Making a healthy salad is harder than it seems; by the time you add cheese, croutons, delicious salty crumbles of bacon, and garnish with dried fruit, the fat and calories in your salad can far exceed those in a cheeseburger. But if you go too far in the other direction and build an all-vegetable salad with no sweet, salty, or crunchy elements, the odds are you’ll quickly lose interest in eating your salad!
There is a misconception that healthy salads are either delicious or filling, but they can be both. And, salads can be customized to your personal taste or pantry (don’t sweat it if you don’t have a particular ingredients on hand); you just need some basic knowledge about how to build a well-rounded salad.

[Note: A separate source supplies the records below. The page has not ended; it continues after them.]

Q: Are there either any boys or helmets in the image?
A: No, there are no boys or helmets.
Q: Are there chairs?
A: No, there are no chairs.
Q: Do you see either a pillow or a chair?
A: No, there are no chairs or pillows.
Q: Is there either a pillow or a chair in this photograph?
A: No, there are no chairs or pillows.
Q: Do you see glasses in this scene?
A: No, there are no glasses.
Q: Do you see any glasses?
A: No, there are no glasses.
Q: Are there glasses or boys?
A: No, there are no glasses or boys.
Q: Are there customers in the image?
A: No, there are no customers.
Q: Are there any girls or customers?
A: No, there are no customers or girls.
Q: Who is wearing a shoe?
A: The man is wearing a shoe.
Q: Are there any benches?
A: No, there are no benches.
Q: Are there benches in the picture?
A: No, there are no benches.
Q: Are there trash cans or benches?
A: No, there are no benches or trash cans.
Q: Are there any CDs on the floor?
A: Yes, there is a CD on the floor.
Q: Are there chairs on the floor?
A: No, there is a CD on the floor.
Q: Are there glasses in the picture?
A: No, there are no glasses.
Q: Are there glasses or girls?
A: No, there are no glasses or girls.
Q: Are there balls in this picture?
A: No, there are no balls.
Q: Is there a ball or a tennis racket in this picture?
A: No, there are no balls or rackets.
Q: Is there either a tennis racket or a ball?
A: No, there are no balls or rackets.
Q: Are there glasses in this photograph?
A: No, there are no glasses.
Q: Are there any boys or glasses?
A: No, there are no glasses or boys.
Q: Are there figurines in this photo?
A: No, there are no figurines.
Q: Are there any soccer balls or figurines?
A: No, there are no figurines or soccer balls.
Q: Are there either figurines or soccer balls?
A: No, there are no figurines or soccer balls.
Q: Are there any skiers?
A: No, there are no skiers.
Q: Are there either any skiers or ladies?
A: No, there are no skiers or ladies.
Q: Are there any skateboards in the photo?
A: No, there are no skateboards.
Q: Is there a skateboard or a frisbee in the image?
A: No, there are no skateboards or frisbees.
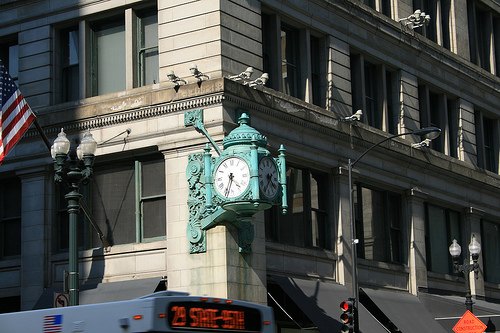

In order to make a healthy and satisfying salad, you’ll need to incorporate lean protein and whole grains; both will keep you fuller longer. Pre-cooked rotisserie chicken breast, slices of seared ahi tuna, hard-boiled eggs, beans, and grilled tofu can all be good protein choices. And, quinoa, farro, and wild rice make great whole-grain salad toppings.
Another way to make healthy salads satisfying is to balance the flavors and textures; try adding healthy sweet and salty elements as well as a combination of creamy and crunchy textures. Think nuts, seeds, and avocado in moderation.
If you’re looking for even more guidance, we’ve put together some basic rules for building a healthy salad — starting with the greens and ending with simple homemade dressing.
Start with Greens
Creating a salad that you’ll like starts with choosing greens that you like. Dark greens are more nutrient-dense than their lighter-colored counterparts (like iceberg or romaine). If you’re new to dark greens, try mixing them with more familiar lettuces to ease yourself into new greens.
If you’re really not a fan of leafy greens, there are plenty of other vegetables that can serve as the base of your salad. Try cutting ribbons of zucchini or carrot with a vegetable peeler to make the base of your salad, or cut cubes of roasted beet or sweet potato.